Our centralized algorithm has running time $O((m+ ns)n^\rho)$, and its PRAM counterpart has polylogarithmic depth and work $O((m + ns)n^\rho)$, for an arbitrarily small constant $\rho > 0$. For a pair $(s,v) \in S\times V$, it provides a path of length $\hat{d}(s,v)$ that satisfies $\hat{d}(s,v) \le (1+\epsilon)d_G(s,v) + \beta \cdot W(s,v)$, where $W(s,v)$ is the weight of the heaviest edge on some shortest $s-v$ path. Hence our additive term depends linearly on a {\em local} maximum edge weight, as opposed to the global maximum edge weight in previous works. Finally, our $\beta = (1/\rho)^{O(1/\rho)}$.

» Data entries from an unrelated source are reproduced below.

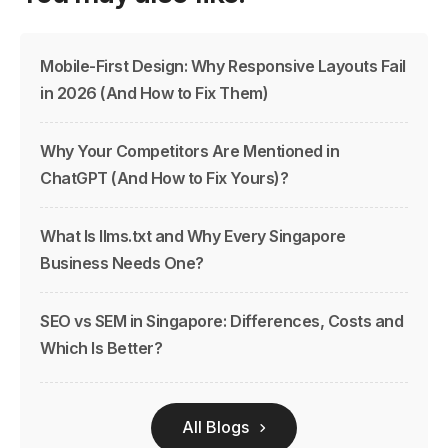
Mobile-First Design: Why Responsive Layouts Fail
in 2026 (And How to Fix Them)
Why Your Competitors Are Mentioned in
ChatGPT (And How to Fix Yours)?
What Is llms.txt and Why Every Singapore
Business Needs One?
SEO vs SEM in Singapore: Differences, Costs and
Which Is Better?
All Blogs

We also extend a centralized algorithm of Dor et al. \cite{DHZ00}. For a parameter $\kappa = 1,2,\ldots$, this algorithm provides for {\em unweighted} graphs a purely additive approximation of $2(\kappa -1)$ for {\em all pairs shortest paths} (APASP) in time $\tilde{O}(n^{2+1/\kappa})$. Within the same running time, our algorithm for {\em weighted} graphs provides a purely additive error of $2(\kappa - 1) W(u,v)$, for every vertex pair $(u,v) \in {V \choose 2}$, with $W(u,v)$ defined as above.
On the way to these results we devise a suit of novel constructions of spanners, emulators and hopsets.